Haskellのワンライナーは、ghc -e でも評価できますが、これは (Show a) => a か、 (Show a) => IO a な型しか評価できません。hoeでは、String -> String など、もっと色々な型を評価できます。そして、その型に応じていい感じの動作が自動的に選択されます。
例えば、idを入力すると、入力がそのまま出力されます。
$ cat tmp Hello, Haskell World! $ hoe 'id' tmp Hello, Haskell World!
そうです。もうcatを作るのに、
http://d.hatena.ne.jp/nobsun/20100820/1282270092
こんなプログラムを書く必要は無いんです。
文字処理
Char -> Char なら、文字列全体に与えられた関数を適用します。
$ cat tmp | hoe 'toUpper' HELLO, HASKELL WORLD!
大変単純明快です。
[a] -> [a] ほか
基本的にhoeは、行指向の振る舞いをします。
[a] -> [a] は、[String] -> [String] にも String -> String にもマッチしますが、このような場合は [String] -> [String] が選択されます。例えば、take 2 なら、先頭から2行を取ってくる処理になります。
$ cat tmp Hello, Haskell World! $ cat tmp | hoe 'take 2' $ hoe 'take 2' tmp Hello, Haskell
また、sort なら、行をソートする処理になります。
$ cat tmp | hoe 'sort' Haskell Hello, World!
大変シンプル。
String -> String の関数を書いた場合も、行ごとの処理になります。
$ cat tmp | hoe '("> "++)' > Hello, > Haskell > World!
行番号
Int -> String -> String などの関数を書けば、第一引数に行番号が入ります。

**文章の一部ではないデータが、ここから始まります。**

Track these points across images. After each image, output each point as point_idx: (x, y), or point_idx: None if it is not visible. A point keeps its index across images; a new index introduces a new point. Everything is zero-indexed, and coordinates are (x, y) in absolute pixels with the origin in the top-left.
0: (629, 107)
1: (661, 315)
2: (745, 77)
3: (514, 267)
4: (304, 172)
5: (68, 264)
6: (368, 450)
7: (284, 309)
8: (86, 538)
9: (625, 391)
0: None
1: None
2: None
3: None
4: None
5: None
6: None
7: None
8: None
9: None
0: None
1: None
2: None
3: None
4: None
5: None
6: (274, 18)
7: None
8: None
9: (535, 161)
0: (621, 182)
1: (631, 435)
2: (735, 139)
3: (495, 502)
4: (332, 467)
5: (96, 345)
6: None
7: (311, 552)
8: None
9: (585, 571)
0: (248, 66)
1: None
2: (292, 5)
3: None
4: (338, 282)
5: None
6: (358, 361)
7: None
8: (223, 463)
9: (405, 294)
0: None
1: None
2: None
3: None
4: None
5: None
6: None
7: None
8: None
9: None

$ cat tmp | hoe '\ln s -> show ln ++ "> " ++ s' 1> Hello, 2> Haskell 3> World!
先頭に行番号を書いたりするのも、このとおり。
(Int, String) を返せば、第一引数でソートした結果が出力になります。
$ cat tmp | hoe '\_ s -> (length s, s)' Hello, World! Haskell
これは、行を長さでソートします。
関数のlift/join
行ごとではなく、文字ごとに処理したい場合もあります。
たとえば、drop 2 と書くと、先頭2行を落とす処理になりますが、各行2文字落とす処理が書きたいとしましょう。これは
$ cat tmp | hoe 'map $ drop 2' llo, skell rld!
のように、mapを用いればできますが、これはめんどくさい。そこで、与えられた関数を [String] -> [String] ではなく、 String -> String と解釈する --join (-j) オプションを用意しました(現在の実装は極めていい加減なので、型によってはうまく動かない時もあるかもしれませんし、joinじゃなくてliftするかもしれません)。これを用いると、
$ cat tmp | hoe -j 'drop 2' llo, skell rld!
と書けます。
モジュール自動import
hoeは、独断と偏見で選別したよく使われるライブラリを、自動的にimportしています。上での例でのtoUpperが装飾なしで使えていたのはこのおかげです。
なので、例えば行の長さでのソートは
$ cat tmp | hoe 'sortBy $ comparing length' Hello, World! Haskell
このようにも書けます。
inplaceモード
- i を付けると、与えたファイルを書き換えます。
例えば、
$ hoe -i 'toUpper' *
とやると、すべてのファイルを大文字にします。-iオプションに文字列を渡すと、
$ hoe -i.bak 'toUpper' *
元のファイルに.bakを付けたファイル名でバックアップが作成されます。安心です。
値評価モード
当然ですが ghc -e でできる単なる (Show a) => a や、(Show a) => IO a の評価もできます。
$ hoe '2^100' 1267650600228229401496703205376
$ hoe 'pi*50^2' 7853.981633974483
電卓としても使えますね。
$ hoe 'forM [1..10] $ \i -> writeFile ("tmp."++show i) ""'
ゴミファイルの生成もお手の物。
あとがき
という訳で、誰得ツールを作ったお話でした。
超適当な実装で、まだまだ全然機能がありませんが、
ご意見ご感想などあればどしどしご送信下さい。